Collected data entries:
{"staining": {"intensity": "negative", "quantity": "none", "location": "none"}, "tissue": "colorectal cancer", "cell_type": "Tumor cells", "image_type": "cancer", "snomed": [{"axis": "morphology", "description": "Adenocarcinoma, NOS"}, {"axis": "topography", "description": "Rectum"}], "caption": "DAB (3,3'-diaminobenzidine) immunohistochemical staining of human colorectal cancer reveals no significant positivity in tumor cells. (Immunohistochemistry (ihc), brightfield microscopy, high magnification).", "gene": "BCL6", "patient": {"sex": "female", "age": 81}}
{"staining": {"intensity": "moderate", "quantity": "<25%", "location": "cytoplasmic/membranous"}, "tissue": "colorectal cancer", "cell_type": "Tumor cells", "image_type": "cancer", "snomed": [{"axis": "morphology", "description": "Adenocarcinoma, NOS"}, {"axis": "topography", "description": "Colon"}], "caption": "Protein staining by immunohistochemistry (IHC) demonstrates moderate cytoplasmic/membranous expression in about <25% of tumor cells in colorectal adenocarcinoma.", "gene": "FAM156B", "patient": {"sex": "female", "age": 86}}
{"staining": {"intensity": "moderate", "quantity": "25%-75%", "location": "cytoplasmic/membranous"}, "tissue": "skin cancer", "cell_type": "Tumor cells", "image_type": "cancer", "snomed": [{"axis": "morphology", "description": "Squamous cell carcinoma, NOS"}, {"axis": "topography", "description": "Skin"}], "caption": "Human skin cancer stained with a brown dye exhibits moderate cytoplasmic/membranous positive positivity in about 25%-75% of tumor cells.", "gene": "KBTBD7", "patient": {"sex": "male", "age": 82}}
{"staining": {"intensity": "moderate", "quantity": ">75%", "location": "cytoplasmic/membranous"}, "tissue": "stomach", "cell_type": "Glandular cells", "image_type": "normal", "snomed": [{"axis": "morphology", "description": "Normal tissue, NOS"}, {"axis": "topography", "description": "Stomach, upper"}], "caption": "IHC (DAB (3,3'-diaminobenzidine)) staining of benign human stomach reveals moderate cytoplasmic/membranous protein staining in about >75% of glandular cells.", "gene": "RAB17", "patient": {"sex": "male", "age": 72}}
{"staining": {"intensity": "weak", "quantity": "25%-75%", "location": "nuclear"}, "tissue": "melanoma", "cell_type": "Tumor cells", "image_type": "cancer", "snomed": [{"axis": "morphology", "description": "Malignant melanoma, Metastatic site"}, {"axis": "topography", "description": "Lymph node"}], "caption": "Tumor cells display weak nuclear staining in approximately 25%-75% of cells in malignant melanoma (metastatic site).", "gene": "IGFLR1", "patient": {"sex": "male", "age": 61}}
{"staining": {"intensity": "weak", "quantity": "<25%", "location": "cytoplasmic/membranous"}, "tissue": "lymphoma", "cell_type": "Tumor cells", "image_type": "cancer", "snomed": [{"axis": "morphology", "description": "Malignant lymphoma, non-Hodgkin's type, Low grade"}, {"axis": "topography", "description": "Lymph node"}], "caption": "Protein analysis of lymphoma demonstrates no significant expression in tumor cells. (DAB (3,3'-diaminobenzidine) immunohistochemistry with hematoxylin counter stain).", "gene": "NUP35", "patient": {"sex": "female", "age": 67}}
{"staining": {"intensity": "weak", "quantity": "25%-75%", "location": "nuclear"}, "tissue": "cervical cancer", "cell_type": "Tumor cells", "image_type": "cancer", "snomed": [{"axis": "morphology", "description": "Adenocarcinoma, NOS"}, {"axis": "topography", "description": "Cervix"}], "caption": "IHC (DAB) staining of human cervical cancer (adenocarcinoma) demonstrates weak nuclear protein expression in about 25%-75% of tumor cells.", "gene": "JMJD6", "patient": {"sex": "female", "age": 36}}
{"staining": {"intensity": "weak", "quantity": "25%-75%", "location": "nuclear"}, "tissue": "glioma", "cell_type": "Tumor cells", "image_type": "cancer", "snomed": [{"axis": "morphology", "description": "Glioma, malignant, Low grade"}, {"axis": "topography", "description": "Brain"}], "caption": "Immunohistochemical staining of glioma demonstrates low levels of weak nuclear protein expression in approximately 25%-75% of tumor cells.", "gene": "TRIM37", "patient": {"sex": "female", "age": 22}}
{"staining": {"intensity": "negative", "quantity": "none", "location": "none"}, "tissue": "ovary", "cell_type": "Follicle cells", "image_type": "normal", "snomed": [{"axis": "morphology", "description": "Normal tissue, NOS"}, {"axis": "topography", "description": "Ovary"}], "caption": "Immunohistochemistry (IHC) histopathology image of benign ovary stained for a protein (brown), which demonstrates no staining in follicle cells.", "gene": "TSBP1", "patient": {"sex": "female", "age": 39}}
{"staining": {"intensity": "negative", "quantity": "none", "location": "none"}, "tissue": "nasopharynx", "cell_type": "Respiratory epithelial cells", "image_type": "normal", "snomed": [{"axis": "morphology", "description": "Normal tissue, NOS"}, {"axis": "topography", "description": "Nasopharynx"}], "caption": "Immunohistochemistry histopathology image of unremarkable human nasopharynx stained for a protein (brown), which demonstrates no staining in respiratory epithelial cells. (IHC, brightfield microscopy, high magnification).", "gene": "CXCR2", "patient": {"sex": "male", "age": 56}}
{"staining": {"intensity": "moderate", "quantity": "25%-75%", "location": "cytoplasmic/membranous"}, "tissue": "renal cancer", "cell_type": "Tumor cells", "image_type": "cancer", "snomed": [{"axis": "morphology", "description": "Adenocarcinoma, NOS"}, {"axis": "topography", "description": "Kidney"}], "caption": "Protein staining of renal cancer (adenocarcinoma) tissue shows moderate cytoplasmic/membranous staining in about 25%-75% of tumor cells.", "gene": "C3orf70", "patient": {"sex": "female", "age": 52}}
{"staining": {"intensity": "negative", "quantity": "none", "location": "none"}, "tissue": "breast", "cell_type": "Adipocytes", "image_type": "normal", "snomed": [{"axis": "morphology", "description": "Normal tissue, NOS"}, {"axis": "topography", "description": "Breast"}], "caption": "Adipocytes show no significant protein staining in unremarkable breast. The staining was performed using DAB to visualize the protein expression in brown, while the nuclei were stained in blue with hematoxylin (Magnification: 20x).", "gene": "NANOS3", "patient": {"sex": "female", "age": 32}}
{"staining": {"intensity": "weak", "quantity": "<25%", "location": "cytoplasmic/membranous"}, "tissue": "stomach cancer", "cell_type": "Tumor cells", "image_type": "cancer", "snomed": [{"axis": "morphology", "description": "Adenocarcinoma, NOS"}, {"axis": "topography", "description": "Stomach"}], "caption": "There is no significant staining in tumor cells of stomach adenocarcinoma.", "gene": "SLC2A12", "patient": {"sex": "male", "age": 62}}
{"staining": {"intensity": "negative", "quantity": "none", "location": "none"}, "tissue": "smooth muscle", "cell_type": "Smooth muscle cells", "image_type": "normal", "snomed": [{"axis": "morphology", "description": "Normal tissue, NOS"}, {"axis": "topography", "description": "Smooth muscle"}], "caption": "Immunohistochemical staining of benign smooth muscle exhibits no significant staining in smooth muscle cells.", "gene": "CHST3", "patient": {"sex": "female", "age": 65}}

-- Problem statement --
Could you output exactly the lines from the one containing "is no significant" to the end of the entries above, both included, and no others?

-- Solution for this task --
{"staining": {"intensity": "weak", "quantity": "<25%", "location": "cytoplasmic/membranous"}, "tissue": "stomach cancer", "cell_type": "Tumor cells", "image_type": "cancer", "snomed": [{"axis": "morphology", "description": "Adenocarcinoma, NOS"}, {"axis": "topography", "description": "Stomach"}], "caption": "There is no significant staining in tumor cells of stomach adenocarcinoma.", "gene": "SLC2A12", "patient": {"sex": "male", "age": 62}}
{"staining": {"intensity": "negative", "quantity": "none", "location": "none"}, "tissue": "smooth muscle", "cell_type": "Smooth muscle cells", "image_type": "normal", "snomed": [{"axis": "morphology", "description": "Normal tissue, NOS"}, {"axis": "topography", "description": "Smooth muscle"}], "caption": "Immunohistochemical staining of benign smooth muscle exhibits no significant staining in smooth muscle cells.", "gene": "CHST3", "patient": {"sex": "female", "age": 65}}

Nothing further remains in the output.